Re: [Dots] Some notes on ietf-dots-signal-channel-02

Dave Dolson <ddolson@sandvine.com> Thu, 03 August 2017 13:47 UTC

From: Dave Dolson <ddolson@sandvine.com>
To: Dave Dolson <ddolson@sandvine.com>, "dots@ietf.org" <dots@ietf.org>
Thread-Topic: Some notes on ietf-dots-signal-channel-02
Thread-Index: AdMA7vzOFdFEa4W8RY6lSPNLnIlWkALb8vdA
Date: Thu, 03 Aug 2017 13:47:16 +0000
Message-ID: <E8355113905631478EFF04F5AA706E98A9092505@wtl-exchp-2.sandvine.com>
References: <E8355113905631478EFF04F5AA706E98A906B8A4@wtl-exchp-2.sandvine.com>
In-Reply-To: <E8355113905631478EFF04F5AA706E98A906B8A4@wtl-exchp-2.sandvine.com>
Accept-Language: en-US
Content-Language: en-US
Content-Type: multipart/alternative; boundary="_000_E8355113905631478EFF04F5AA706E98A9092505wtlexchp2sandvi_"
MIME-Version: 1.0
Archived-At: <https://mailarchive.ietf.org/arch/msg/dots/f8vo6Qvwz71syMvz5uWoav3HEIE>
Subject: Re: [Dots] Some notes on ietf-dots-signal-channel-02
Precedence: list

I know I sent this at a busy time, so perhaps it was forgotten. Would the authors care to comment on the points below?

-Dave

From: Dots [mailto:dots-bounces@ietf.org] On Behalf Of Dave Dolson
Sent: Wednesday, July 19, 2017 10:36 PM
To: dots@ietf.org
Subject: [Dots] Some notes on ietf-dots-signal-channel-02

Generally I think the document is pretty good, but I found a number of questions and nits.

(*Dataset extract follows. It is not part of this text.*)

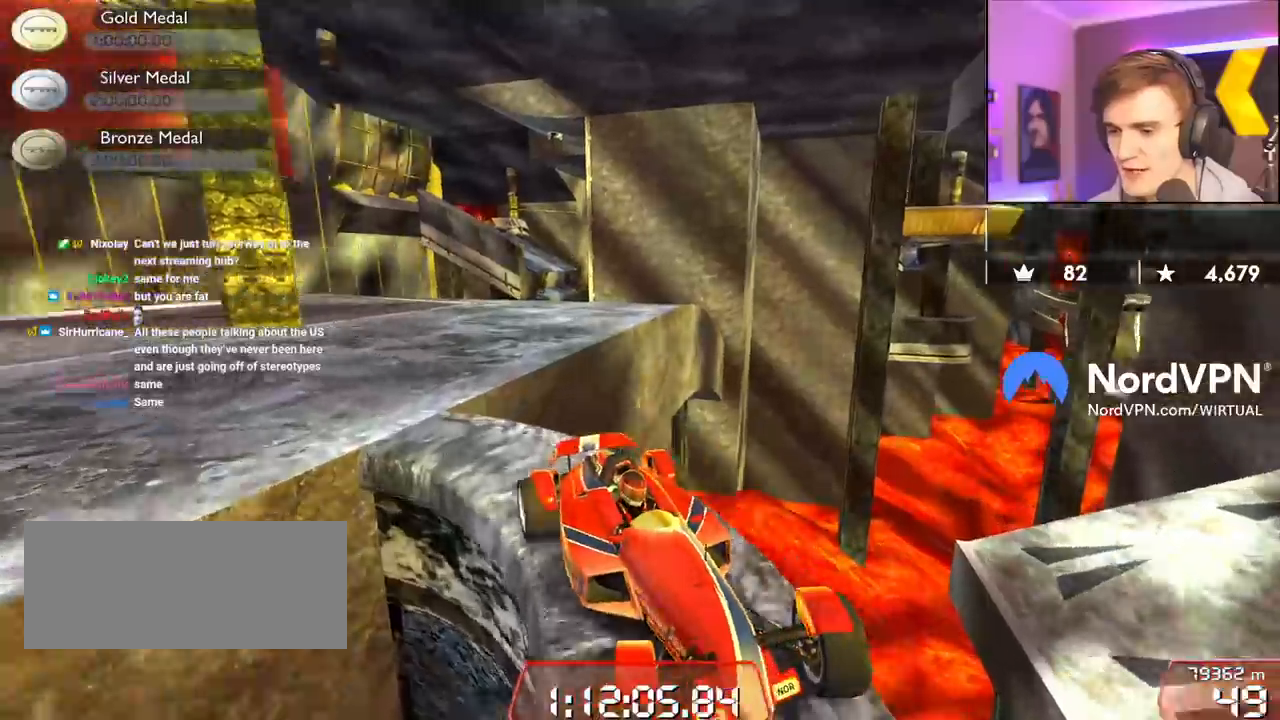
{"keys": ["down"], "events": [[134, "down", "down"], [367, "right", "up"]]}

BTW, is this document in github? I was going to make a pull request, but couldn't find it.

For target-protocol, I think could be clarified using this reference: https://www.iana.org/assignments/protocol-numbers/protocol-numbers.xhtml

There is missing information about some filters:
fqdn: which FQDN is supposed to go here? I'm unclear on what would be mitigated? DNS? HTTP?

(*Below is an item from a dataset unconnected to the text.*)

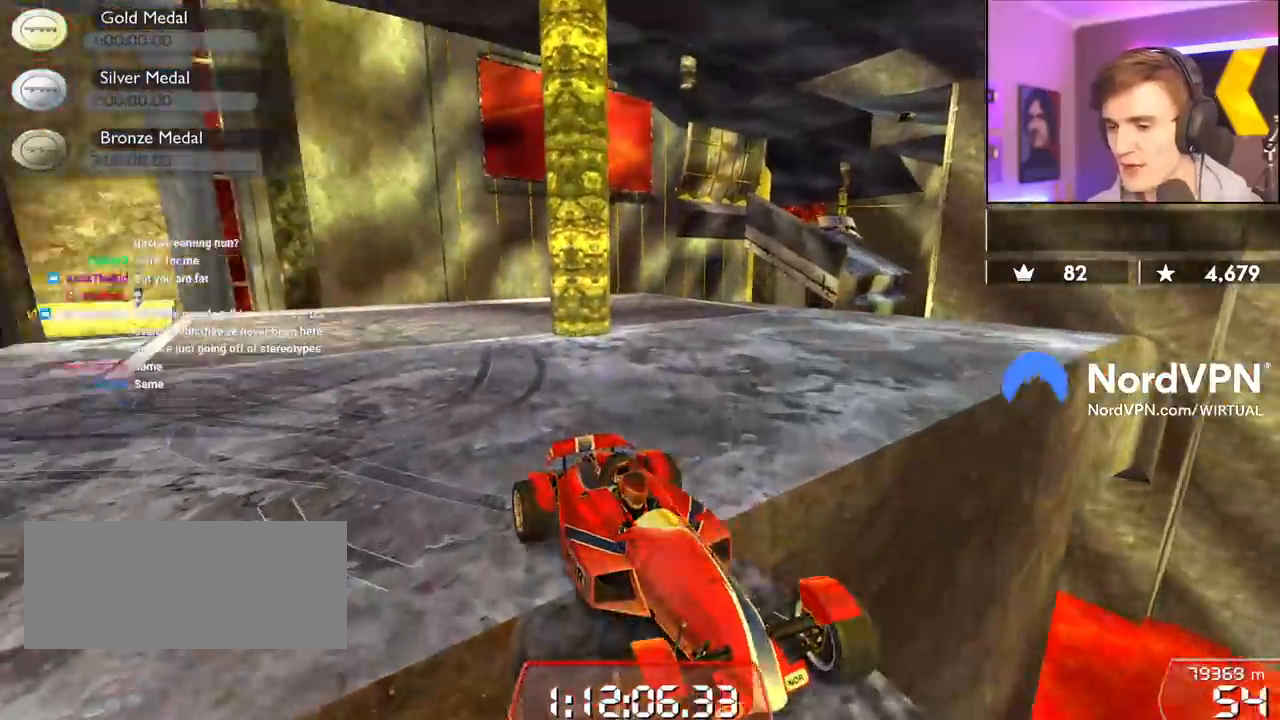
{"keys": ["down"], "events": []}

uri: does this mean an HTTP resource is under attack? It doesn't say HTTP.

lifetime:  I recommend a very large number be used for no timeout. (this might be a pet peeve of mine, but why do people like to use 0 to mean infinite?)  I think in the future we might want to use 0 to mean "end now".

CBOR supports binary byte strings. Therefore I suggest that IP addresses be represented as 4-byte or 16-byte byte-strings rather than the bulkier human-readable strings that may require ~40 bytes.
However, then prefixes would be represented like: "target-prefix": [ {"prefix": byte-string[16], "length": integer}]

At this time I also suggest supporting IPv4-mapped-v6 addresses to unify IPv4 and IPv6 code.

Although multiple mitigation-ids may be set, this wording confused me:
   If two mitigation requests
   have overlapping mitigation scopes the mitigation request with higher
   numeric mitigation-id value will override the mitigation request with
   a lower numeric mitigation-id value
This sounds like higher-valued IDs are supposed to replace smaller values. But that isn't intended, I don't think. Both mitigation-IDs should be stored, but that comment is about logic in scrubbing rules and attributing bytes-dropped.

I think there may be a race condition to consider, when we allow for reordering:
If this sequence is sent:
  PUT  (ID=1)
  PUT (ID=1)
  DELETE (ID=1)
But this sequence is received:
  PUT (ID=1)
  DELETE (ID=1)
  PUT  (ID=1)
Then the ID 1 will be incorrectly stored. The solution is that the server needs to remember deleted IDs for some time.

The URIs for PUT and DELETE are specified differently (v1 and version). I suspect they are intended to be the same, probably "v1" ?

Currently the DELETE is specified to return an error if deleting something not found. What is the value of this error? Why not always return 2.02, thereby giving DELETE idempotent behavior.

Regarding the 5min timeout after client DELETE, did we consider making that configurable in the delete message? This could allow a client to be a bit smarter. If timeout=0, it would mean stop right now.

I'm unclear on how I would determine bps-dropped or pps-dropped. What time denominator? (Generally I find rate measurements very difficult to compute and explain in a way that makes everyone happy.) Can we just let the client compute bytes/time ?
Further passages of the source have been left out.